Many say Alabama’s immigration law is the toughest in the nation. When the law took effect, many Hispanics fled the state. As the spring planting season approaches, Alabama farmers must decide if they will change their approach this year.
“Our whole business is produce. We have to plant but we have to have it gathered. We are going to plant about the same as we’ve been doing because we just don’t know yet,” says John Aplin of Aplin Farmers.
Aplin and his family grow tomatoes, watermelons, peppers, pumpkins, and more. Unlike peanuts and cotton he needs extra hands to make his operation work.
“Most of the stuff we do in the produce business is manual labor, and it is like I said it is hands on, hand harvested, hand packed,” says Aplin.
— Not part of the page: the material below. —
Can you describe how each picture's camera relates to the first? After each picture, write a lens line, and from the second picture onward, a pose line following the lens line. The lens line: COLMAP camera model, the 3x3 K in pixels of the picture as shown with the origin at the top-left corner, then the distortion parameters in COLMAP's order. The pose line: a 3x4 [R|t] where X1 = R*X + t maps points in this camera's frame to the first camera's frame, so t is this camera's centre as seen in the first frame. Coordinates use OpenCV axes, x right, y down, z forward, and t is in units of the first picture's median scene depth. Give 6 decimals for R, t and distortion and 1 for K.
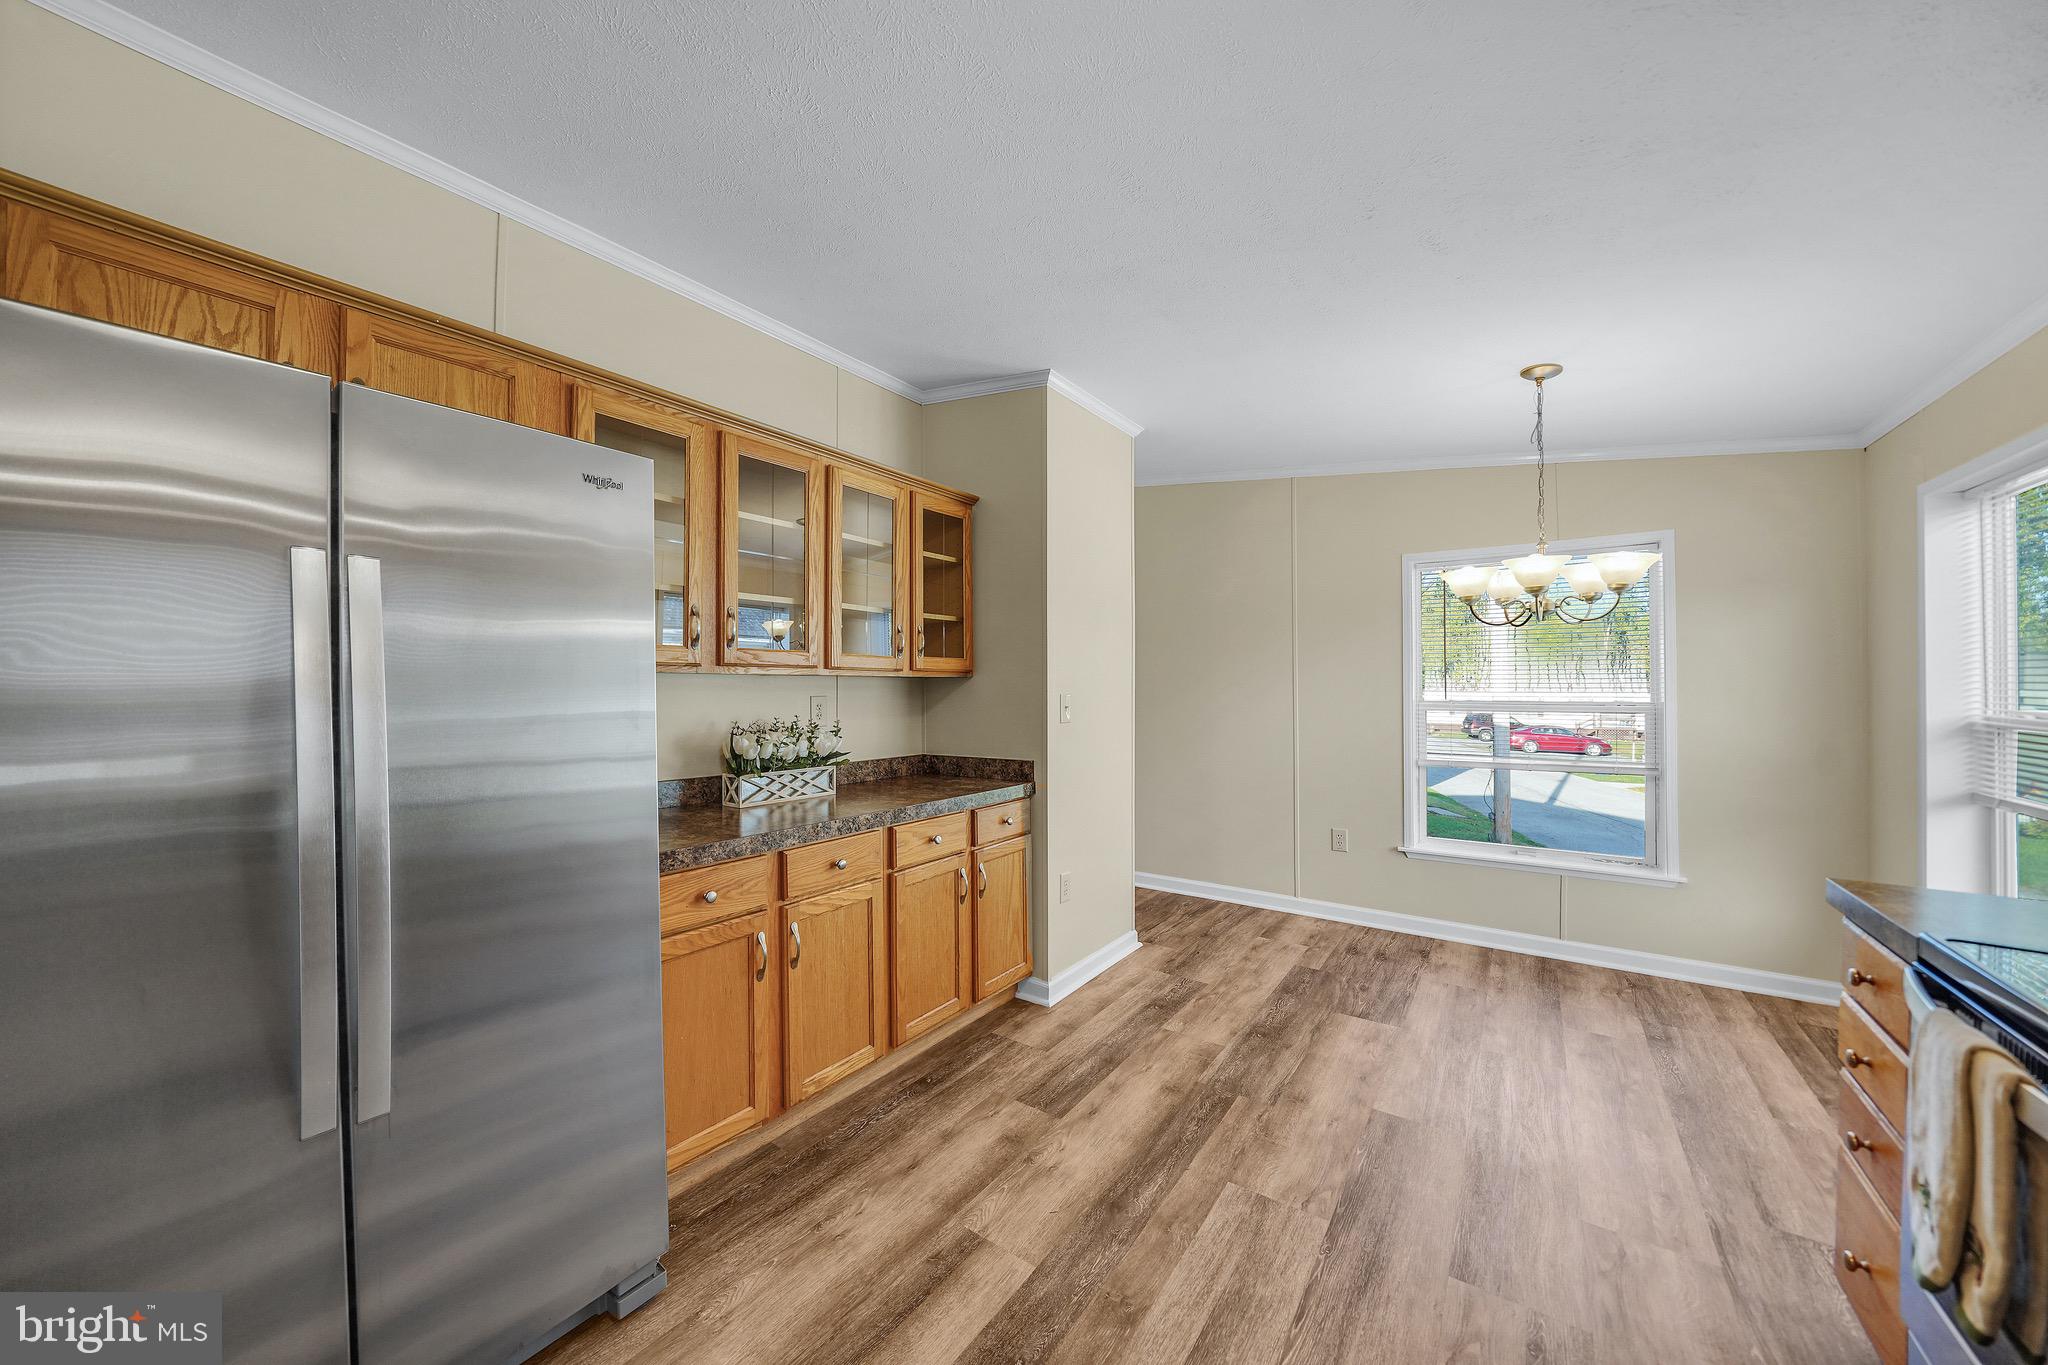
lens RADIAL K [[718.9, 0, 994.2], [0, 718.9, 687.4], [0, 0, 1]] dist [-0.025699, 0.002919]
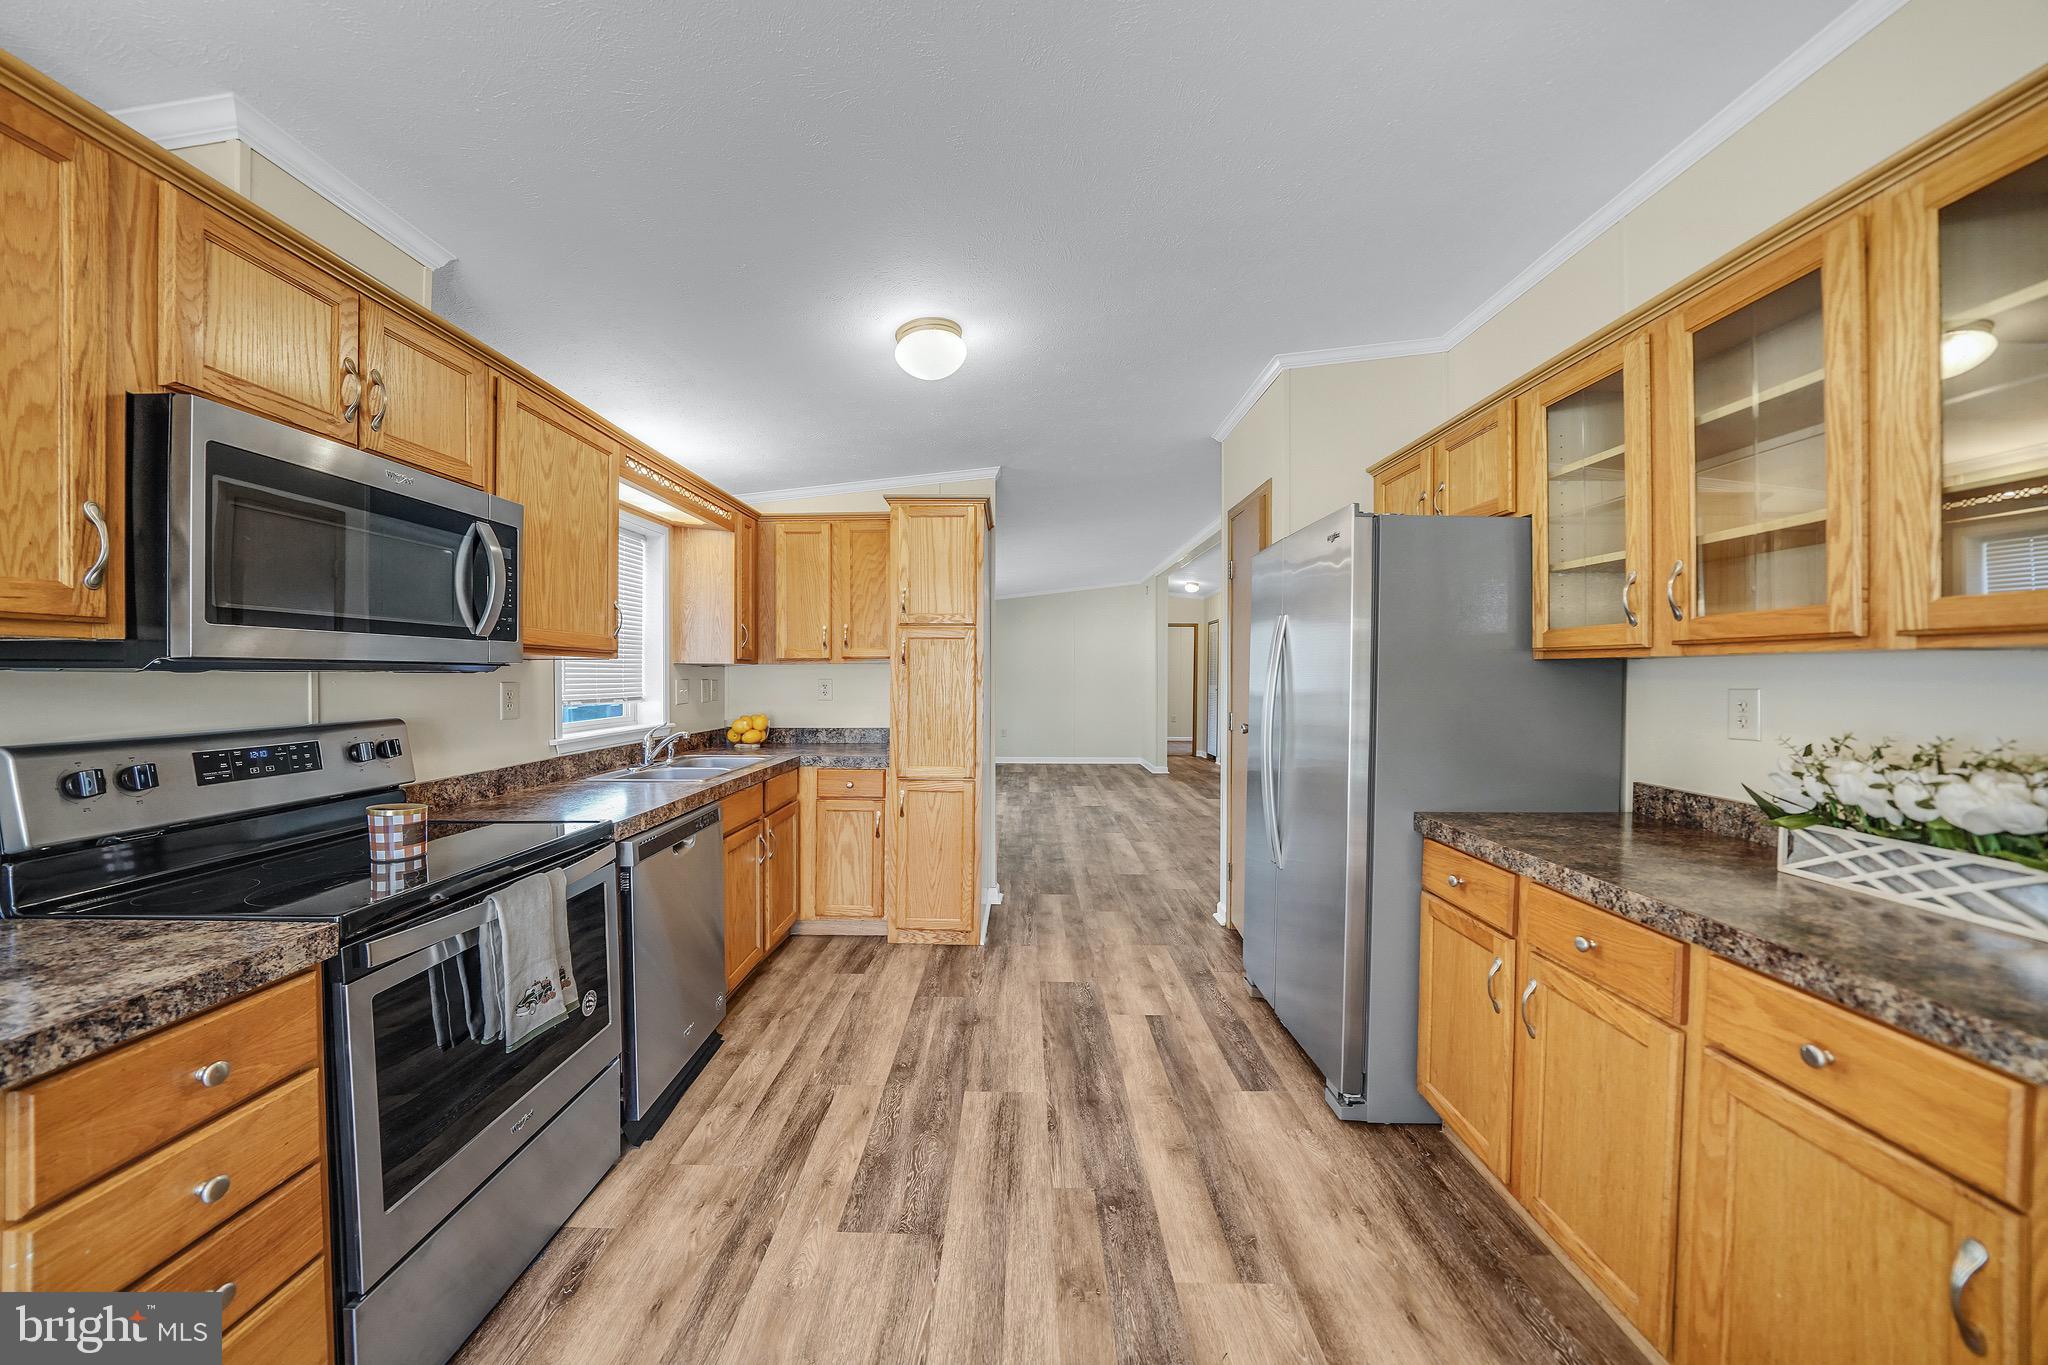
lens RADIAL K [[718.9, 0, 1035.1], [0, 718.9, 681.3], [0, 0, 1]] dist [-0.025699, 0.002919]
pose [[-0.793028, 0.004496, -0.609169, 0.450952], [0.000412, 0.999976, 0.006843, 0.001370], [0.609185, 0.005176, -0.793011, 0.940866]]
When the law went into effect last September, his crew left. While many have returned, Aplin is unsure if they will stay. That uncertainty means they had to turn down big contracts, like one with Wal-Mart.
“We won’t commit to that because we don’t know what effects it’s going to have on us. If we can even maintain what we’ve got now much less adding on a big contract,” he says.
Although Aplin says he’s not changing the way he plants this year, if he can’t get enough labor to harvest it could be a disaster for his business.
“It’s detrimental. I mean, you have a very small window in the produce business you can’t wait. The product has to be harvested today. You’ve got one or two days to do it. Once you have passed that window there is no going back,” he says.
But Aplin says law makers do have that choice.
“We need to repeal this law and start back over. They want an immigration law, that’s fine. We need to trash the one that is no good, and start over with something that works.”